Can a burger tell us something about the future performance of the main world currencies? If the burger in question is a sort of emblem of global fast food and its anticipatory capacity is calculated by the Economist, then the discussion is worth investigating. According to the results of research conducted by The Economist, the Big Mac Index can give us some information on the possible trend of the main world currencies, at least in the medium term.

What are we talking about? The famous Big Mac Index, an indicator of the trend of the real exchange rate of the main international currencies. The reasoning behind the index is quite simple. The emblematic hamburger of one of the best-known fast food chains is always made with the same ingredients anywhere in the world, so in theory – precisely due to the law of one price – it should always cost the same price. If, converted into dollars, the price of the Big Mac outside the US is different from the price paid in the US, it means that the local currency is overvalued or undervalued against the dollar.

But in addition to having a picture of the purchasing power of the main world currencies, can the Big Mac Index be a tool capable of saying something about the future trend of exchange rates? The Economist tried to verify if this possibility exists, and they did so by comparing the performance of the index they developed with the real exchange rate of the main international currencies (i.e. the nominal value of a currency compared to a basket of other seven currencies adjusted for inflation).

The analysis showed a negative correlation between the performance of the Big Mac Index and that of exchange rates over a five-year period. In numbers, the study shows that a currency that is 20% overvalued against the dollar experiences a 4% drop in the real exchange rate over the next five years. Mirror speech in the event that the currency is initially undervalued against the dollar.

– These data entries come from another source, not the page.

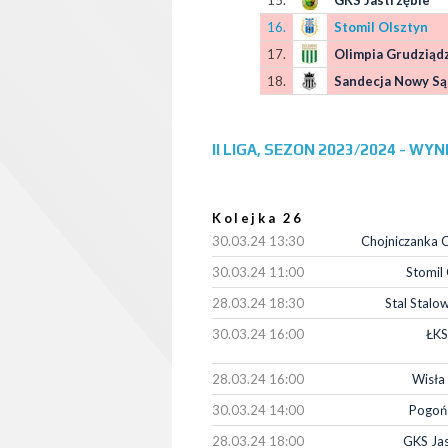
15.
GKS Jastrzębie
16.
Stomil Olsztyn
17.
Olimpia Grudziąd
18.
Sandecja Nowy Są
II LIGA, SEZON 2023/2024 - WYNI
Kolejka 26
30.03.24 13:30
Chojniczanka C
30.03.24 11:00
Stomil
28.03.24 18:30
Stal Stalo
30.03.24 16:00
ŁKS
28.03.24 16:00
Wisła
30.03.24 14:00
Pogoń 
28.03.24 18:00
GKS Jas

If the argument holds, looking at the latest data from the Big Mac Index, a condition of undervaluation against the dollar emerges for the pound and the yen, while the Euro is in a strong position against the US currency. Applying the correlation described above, the Economist concludes, a revaluation for the pound and yen and a “devaluation” for the Euro could be expected over the next five years.

Obviously, these are numbers to be taken with a grain of salt, the variables involved are too many and perhaps the foundations on which the correlation is based are too few. Still, the research provided us with some information, demonstrating how much the dynamics of inflation, monetary policy, and economic performance weigh on the trend of currencies.